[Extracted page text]
..........

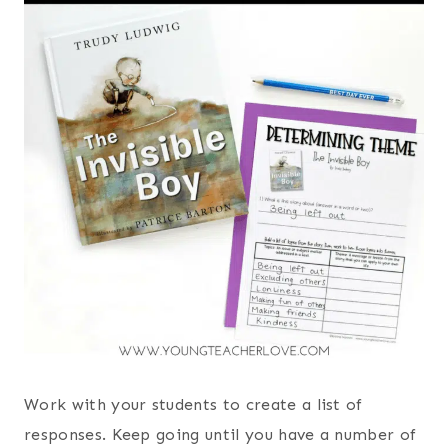
Work with your students to create a list of
responses. Keep going until you have a number of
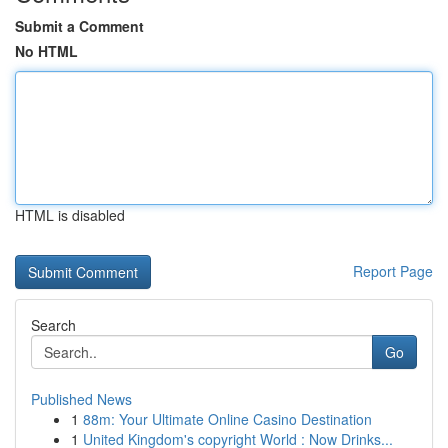
Submit a Comment
No HTML
HTML is disabled
Report Page
Search
Go
Published News
1
88m: Your Ultimate Online Casino Destination
1
United Kingdom's copyright World : Now Drinks...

..........

# Exercise requirements
Switch every "HTML" in the listing above to "Markdown" and keep the rest of the text unchanged. Leave out the pictures.

# Answer
Work with your students to create a list of
responses. Keep going until you have a number of
Submit a Comment
No Markdown
Markdown is disabled
Report Page
Search
Go
Published News
1
88m: Your Ultimate Online Casino Destination
1
United Kingdom's copyright World : Now Drinks...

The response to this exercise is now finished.